Aran yakin dia tak salah tanggap, tapi kenyataannya Clarissa bahkan tak akan mempertimbangkan pria itu sebagai pacar. Saat sudah tak ada gunanya lagi, akan dia tinggalkan. Segala luka yang ia rasakan selama ini sudah cukup membuatnya kapok untuk percaya pada ucapan cinta seorang laki-laki. Terutama yang tak pernah memperlakukannya dengan baik.
Suasana di sana menjadi tegang saat Giorby datang membawakan undangannya. Tanggalnya sudah begitu dekat hingga Clarissa tak sanggup berkomentar soal bagaimana cara mereka bisa rujuk.
“Aku terkejut orang tuamu setuju.” Clarissa menggelengkan kepalanya. Orang tua Giorby adalah pasangan yang berkepribadian keras, tapi berhati lembut. Mereka sangat peduli akan latar belakang seseorang, sampai sangat berhati-hati memilihkan pasangan hidup saudara-saudara perempuan Giorby.
Rasanya masih sulit dipercaya. Putra satu-satunya malah dibiarkan menikah dengan perempuan dengan latar belakang biasa saja. Belum begitu lama dikenal dan memiliki penampilan yang bisa dibilang terlalu mengundang nafsu.
“Dinda hamil, jadi mereka tak akan melarang.” Wow!
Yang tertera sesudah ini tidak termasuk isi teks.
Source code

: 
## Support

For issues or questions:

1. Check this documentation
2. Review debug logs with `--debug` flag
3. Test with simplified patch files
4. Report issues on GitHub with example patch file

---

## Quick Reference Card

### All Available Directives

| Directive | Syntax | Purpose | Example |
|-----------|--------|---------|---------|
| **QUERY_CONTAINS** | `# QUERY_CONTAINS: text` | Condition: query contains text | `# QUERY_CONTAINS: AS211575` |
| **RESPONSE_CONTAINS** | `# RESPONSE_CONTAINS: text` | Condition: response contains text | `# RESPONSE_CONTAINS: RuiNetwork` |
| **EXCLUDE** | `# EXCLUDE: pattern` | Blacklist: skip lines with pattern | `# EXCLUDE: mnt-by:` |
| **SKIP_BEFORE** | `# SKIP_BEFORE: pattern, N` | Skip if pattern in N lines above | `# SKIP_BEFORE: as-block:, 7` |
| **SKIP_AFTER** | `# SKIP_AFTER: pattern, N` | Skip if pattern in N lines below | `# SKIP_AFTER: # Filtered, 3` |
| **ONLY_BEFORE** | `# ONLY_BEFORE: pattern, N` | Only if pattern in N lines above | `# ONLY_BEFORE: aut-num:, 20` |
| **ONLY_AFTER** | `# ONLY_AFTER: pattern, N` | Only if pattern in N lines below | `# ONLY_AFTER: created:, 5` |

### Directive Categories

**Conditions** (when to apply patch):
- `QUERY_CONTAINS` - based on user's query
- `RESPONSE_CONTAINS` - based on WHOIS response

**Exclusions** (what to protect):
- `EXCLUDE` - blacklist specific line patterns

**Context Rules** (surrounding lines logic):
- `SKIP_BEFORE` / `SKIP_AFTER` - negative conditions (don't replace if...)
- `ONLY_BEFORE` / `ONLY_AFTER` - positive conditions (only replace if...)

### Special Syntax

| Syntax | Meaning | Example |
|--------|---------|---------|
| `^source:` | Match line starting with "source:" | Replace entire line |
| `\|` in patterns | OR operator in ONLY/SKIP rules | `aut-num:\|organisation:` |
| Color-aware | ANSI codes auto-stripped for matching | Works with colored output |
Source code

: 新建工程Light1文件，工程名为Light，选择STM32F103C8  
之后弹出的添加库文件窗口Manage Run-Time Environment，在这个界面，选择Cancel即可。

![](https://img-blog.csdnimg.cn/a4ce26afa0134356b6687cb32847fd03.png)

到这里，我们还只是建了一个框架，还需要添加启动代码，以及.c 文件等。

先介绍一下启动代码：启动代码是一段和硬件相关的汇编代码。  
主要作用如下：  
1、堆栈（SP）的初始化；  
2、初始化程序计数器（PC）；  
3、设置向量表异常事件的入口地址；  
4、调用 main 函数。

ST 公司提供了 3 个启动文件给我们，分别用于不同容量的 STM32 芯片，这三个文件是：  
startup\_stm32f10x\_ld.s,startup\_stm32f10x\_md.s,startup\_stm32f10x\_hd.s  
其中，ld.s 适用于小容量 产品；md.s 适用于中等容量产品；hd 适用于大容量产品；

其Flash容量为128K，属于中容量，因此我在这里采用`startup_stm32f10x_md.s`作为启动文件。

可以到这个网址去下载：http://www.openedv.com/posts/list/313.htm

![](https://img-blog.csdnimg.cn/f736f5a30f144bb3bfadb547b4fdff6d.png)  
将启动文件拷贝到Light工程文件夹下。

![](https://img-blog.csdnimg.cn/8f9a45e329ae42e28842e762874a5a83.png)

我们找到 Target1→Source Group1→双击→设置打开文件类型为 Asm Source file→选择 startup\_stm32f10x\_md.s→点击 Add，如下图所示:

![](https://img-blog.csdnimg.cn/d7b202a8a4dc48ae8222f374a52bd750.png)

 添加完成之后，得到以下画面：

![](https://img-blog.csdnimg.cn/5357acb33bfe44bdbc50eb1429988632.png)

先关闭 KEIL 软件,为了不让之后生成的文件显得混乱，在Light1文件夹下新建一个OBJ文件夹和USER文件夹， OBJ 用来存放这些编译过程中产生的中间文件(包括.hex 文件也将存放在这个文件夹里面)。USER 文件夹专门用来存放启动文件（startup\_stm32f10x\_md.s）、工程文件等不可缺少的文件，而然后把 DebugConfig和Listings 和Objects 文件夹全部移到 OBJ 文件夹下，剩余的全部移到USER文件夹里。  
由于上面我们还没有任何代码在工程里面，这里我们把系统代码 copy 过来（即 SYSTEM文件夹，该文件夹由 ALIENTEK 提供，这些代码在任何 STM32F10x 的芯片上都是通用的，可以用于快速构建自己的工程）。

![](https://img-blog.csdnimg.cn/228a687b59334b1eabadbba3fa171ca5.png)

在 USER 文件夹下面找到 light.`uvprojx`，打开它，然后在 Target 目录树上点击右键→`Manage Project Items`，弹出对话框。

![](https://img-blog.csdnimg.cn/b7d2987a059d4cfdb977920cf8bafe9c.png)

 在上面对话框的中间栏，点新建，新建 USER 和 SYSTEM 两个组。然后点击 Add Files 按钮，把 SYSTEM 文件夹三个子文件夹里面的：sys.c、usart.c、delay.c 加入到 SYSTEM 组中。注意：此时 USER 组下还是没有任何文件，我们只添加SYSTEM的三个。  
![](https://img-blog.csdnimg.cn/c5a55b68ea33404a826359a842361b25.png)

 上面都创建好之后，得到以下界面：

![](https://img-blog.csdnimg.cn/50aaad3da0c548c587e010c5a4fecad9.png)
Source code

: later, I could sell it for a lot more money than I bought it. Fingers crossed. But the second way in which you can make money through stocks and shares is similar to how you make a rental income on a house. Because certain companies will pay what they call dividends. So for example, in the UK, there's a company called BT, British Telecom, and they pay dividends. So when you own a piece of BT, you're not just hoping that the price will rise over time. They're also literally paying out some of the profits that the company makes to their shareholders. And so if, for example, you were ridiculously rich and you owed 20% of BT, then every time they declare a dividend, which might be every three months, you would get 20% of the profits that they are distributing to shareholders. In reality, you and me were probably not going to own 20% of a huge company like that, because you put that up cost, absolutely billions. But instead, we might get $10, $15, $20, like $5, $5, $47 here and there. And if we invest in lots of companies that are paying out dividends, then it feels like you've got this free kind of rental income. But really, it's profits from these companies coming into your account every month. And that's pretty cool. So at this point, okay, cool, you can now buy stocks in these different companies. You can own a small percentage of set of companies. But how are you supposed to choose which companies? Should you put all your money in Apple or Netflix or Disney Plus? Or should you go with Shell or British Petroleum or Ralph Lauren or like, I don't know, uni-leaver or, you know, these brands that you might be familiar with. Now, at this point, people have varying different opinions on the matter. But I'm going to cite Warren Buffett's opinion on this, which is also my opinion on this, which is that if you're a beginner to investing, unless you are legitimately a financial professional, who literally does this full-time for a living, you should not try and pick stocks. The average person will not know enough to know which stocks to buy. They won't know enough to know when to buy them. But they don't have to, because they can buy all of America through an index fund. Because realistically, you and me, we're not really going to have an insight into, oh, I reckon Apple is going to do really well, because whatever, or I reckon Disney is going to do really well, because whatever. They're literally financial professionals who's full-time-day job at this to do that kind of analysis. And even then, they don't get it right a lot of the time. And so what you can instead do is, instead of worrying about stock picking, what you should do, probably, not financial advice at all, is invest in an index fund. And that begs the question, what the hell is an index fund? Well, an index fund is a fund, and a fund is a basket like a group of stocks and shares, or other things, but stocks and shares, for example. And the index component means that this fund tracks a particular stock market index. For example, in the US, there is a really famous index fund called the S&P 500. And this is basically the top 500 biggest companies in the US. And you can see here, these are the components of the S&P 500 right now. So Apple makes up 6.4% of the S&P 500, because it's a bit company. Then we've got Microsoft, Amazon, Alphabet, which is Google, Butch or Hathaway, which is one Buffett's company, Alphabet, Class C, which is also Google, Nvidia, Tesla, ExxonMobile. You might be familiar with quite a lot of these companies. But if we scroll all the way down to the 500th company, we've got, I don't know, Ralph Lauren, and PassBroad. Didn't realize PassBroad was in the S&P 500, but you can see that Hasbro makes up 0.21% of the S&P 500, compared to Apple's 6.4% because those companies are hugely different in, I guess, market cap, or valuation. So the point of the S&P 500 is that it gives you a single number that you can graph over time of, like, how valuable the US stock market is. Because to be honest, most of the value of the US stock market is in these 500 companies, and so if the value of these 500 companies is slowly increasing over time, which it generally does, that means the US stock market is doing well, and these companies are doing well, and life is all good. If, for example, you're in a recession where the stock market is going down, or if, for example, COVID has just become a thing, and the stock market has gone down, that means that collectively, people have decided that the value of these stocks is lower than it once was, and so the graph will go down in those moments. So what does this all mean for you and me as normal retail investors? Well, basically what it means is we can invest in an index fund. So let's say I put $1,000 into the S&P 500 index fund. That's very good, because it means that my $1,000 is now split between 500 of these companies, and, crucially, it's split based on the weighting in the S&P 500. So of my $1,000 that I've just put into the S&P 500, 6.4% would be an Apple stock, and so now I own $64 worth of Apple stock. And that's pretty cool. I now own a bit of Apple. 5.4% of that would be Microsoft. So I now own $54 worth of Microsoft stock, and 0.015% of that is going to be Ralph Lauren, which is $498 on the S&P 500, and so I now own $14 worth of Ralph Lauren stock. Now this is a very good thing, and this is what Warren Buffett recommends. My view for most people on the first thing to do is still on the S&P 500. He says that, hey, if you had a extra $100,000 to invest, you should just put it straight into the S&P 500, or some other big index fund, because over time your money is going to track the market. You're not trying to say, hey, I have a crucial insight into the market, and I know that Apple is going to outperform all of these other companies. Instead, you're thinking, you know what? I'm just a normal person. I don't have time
Pintar sekali perempuan licik itu. Mungkin dia sudah mengecek informasi pribadi keluarga Giorby hingga tahu aib dan skandal adalah kelemahan mereka.
“Dan kaupercaya begitu saja saja dia bilang itu anakmu? Sekretaris Darel itu jalang banget tahu nggak? Biasa goda cowok kaya tuh.” Yang berbicara bukan Clarissa, tapi Aran. Kebetulan Dinda pernah jadi simpanan salah satu kliennya.
“Tutup mulutmu! Jangan asal fitnah!” Giorby begitu marah. Dia mencengkeram baju Aran, berniat memukulnya. Akan tetapi, Clarissa menahan tangan Giorby. Selain tahu Aran akan membawa perkelahian itu ke jalur hukum, dia juga sependapat dengan mulut busuk itu.
“Fitnah? Aku lebih percaya kata-kata Aran daripada Dinda.” Giorby mengeram. Clarissa yang dia kira selalu berada di pihaknya berkata begitu buruk pada wanita yang dia cintai. Bahkan membela laki-laki yang Giorby kenal sebagai musuh sahabatnya itu.
“Aku tak mengenalmu lagi, Clarissa. Sudahlah, kau tak usah datang saja.” Pada akhirnya, undangan itu diambil lagi. Giorby pergi begitu saja seakan memutuskan pertemanan mereka hanya demi orang yang melukai mereka selama ini.
Clarissa terlalu syok. Dia kembali duduk dengan wajah yang pucat. Tetesan air mata jatuh dari pelupuk matanya. Dia hanya ingin mengingatkan Giorby, tapi kenapa keadaan seakan membuat dirinya seperti pihak yang jahat.
“Kenapa kau menangis? Jangan bilang kau suka padanya?” Aran menjadi panik, dia tak pernah menduga akan melihat sisi lemah sesungguhnya dari perempuan setegar Clarissa.
“Aku telah kehilangan segalanya, reaksi apa yang kauharapkan dari ku?” Clarissa adalah seorang yatim piatu yang terlalu canggung untuk berteman. Satu-satunya yang dia punya hanya sahabatnya Giorby dan kini semua itu hilang karena ada orang lain yang lebih berharga bagi cowok itu.
Clarissa tak pernah ingin melukai hati Giorby. Dia tak ingin mengucapkan kata-kata buruk, tapi semua itu adalah kenyataan. Bagaimana dia bisa bersikap benar di antara banyaknya permainan busuk yang tengah berjalan?
“Kau masih punya aku. Aku tidak akan pernah meninggalkanmu demi orang lain.” Aran membawa Clarissa ke pelukannya. Dia tak tahu apakah air mata itu adalah luka dari pengkhianatan atau cinta yang pupus. Namun, dia paham untuk tidak melepaskan kesempatan ini. Saat hati Clarissa lemah adalah saat terbaik untuk memasukinya.